*REQUIREMENT 1*. Using the HDMI thread below, say whether each statement agrees with it, answering yes or no and quoting the words that decide it. (a) Sending HDMI straight from the C-41 to the TV gives normal video. (b) Only one HDMI cable was tried. (c) The fix that worked was setting Picture Mode to "Bypass".
*REQUIREMENT 2*. In the HDMI thread below, turn the paragraph beginning "The mini feeds the hdmi input" into a short list that keeps its main facts.

*PAGE EXCERPT*.

# C-41 Client HDMI Handshake Problem



## mobilelawyer (Aug 16, 2006)

This issue just appeared with my C-41 mini, and I have not been able to resolve it.

The mini feeds the hdmi input to my Onkyo NR-626 receiver, which I use to switch sources to my Panasonic Plasma TV. Several days ago, I lost video on that connection. Audio can be heard intermittently, but there is no video. I tried turning the mini on and an off, turning the receiver on and off, and turning the TV on and off, to no avail. The other video sources being switched by the receiver work fine, but the feed from the mini keeps having the same problem. I have used several different kinds of hdmi cables, and all have the same problem.

If I reset the mini, video does appear during he welcome screen process, but then disappears. If I feed the hdmi directly from the C-41 to the TV, normal video is seen.

I have been using the C-41 for several months on this set up, and this is the first time I have seen this problem. Is there a recent software update that could be the culprit, and has anyone else seen this issue crop up recently?


----------



## jimmie57 (Jun 26, 2010)

Check the settings in the Onkyo for this connection to see if it changed.

Change the C41 connection to a different input on the Onkyo.

See if either of those work.


----------



## harsh (Jun 15, 2003)

A couple of things to try on the AVR (perform each step and if it works, skip the remaining steps):

1. Pull the power plug for a minute and plug it back in (this has fixed my TX-NR809 when it had a pretty much identical problem a few times).
2. Make sure nothing is connected to HDMI SUB (this may be confusing EDID or HDCP negotiation)
3. Set Picture Mode to "Bypass" (disable upconversion and video processing)
4. Check your HDMI Through settings to see if they make sense (which device passes HDMI when the AVR is in standby mode)

If you haven't tried a different HDMI input (as jimmie57 suggested), you should do that in conjunction with step 2.


----------



## mobilelawyer (Aug 16, 2006)

harsh said:


> A couple of things to try on the AVR (perform each step and if it works, skip the remaining steps):
> 
> *1. Pull the power plug for a minute and plug it back in (this has fixed my TX-NR809 when it had a pretty much identical problem a few times).*
> 
> The first suggestion on your list totally fixed the problem! When the receiver is deprived of power, it goes through the set up process again for the HDMI connections, and it totally cleared up the problem. Thanks so much. That was so simple I may actually be able to remember it the next time this happens!


----------



## harsh (Jun 15, 2003)

I'm glad it worked as well for you as it has for me.


----------

*PROVIDED MATERIAL*.
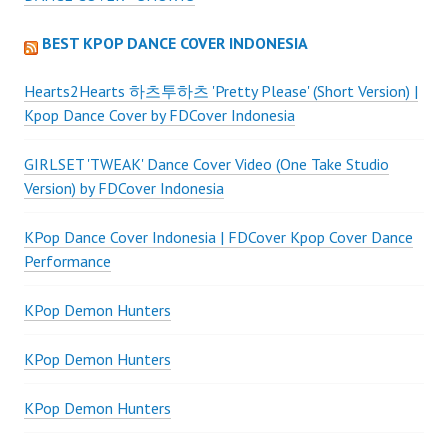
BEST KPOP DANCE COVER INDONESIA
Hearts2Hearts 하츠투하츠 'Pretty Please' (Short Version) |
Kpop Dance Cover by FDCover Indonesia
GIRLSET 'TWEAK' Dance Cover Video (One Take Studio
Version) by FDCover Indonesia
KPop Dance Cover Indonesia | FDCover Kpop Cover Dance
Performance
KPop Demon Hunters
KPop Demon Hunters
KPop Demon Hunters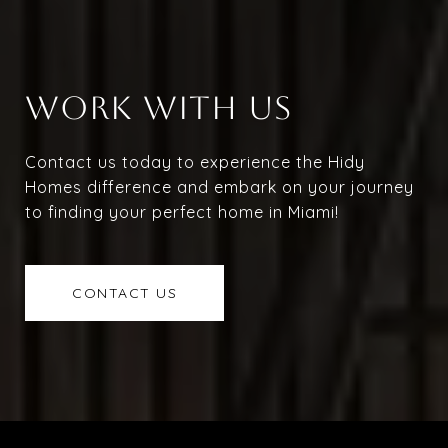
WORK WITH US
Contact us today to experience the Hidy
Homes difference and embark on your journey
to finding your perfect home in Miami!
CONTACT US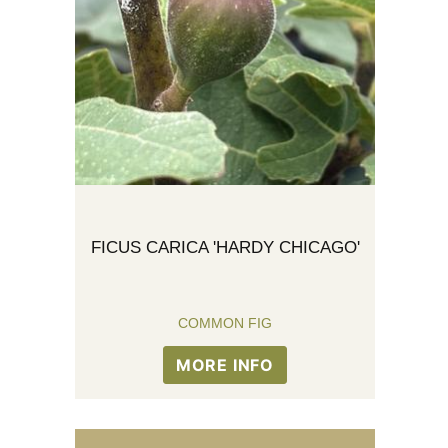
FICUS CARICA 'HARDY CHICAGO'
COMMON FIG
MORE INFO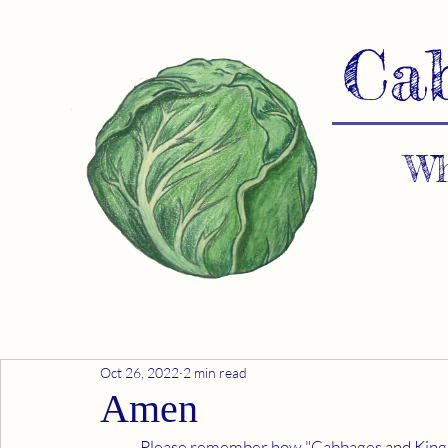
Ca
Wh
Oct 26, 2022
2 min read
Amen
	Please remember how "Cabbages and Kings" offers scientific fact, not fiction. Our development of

*EXERCISE ANSWER 1*.
(a) Yes: "If I feed the hdmi directly from the C-41 to the TV, normal video is seen."
(b) No: "I have used several different kinds of hdmi cables, and all have the same problem."
(c) No: "The first suggestion on your list totally fixed the problem!"

*EXERCISE ANSWER 2*.
- Setup: the mini feeds HDMI into an Onkyo NR-626 receiver, which switches sources to a Panasonic Plasma TV.
- Several days ago, video was lost on that connection; audio comes and goes.
- Turning the mini, receiver and TV off and on did not help.
- Other sources through the receiver work; only the mini's feed fails.
- Several kinds of HDMI cables all show the same problem.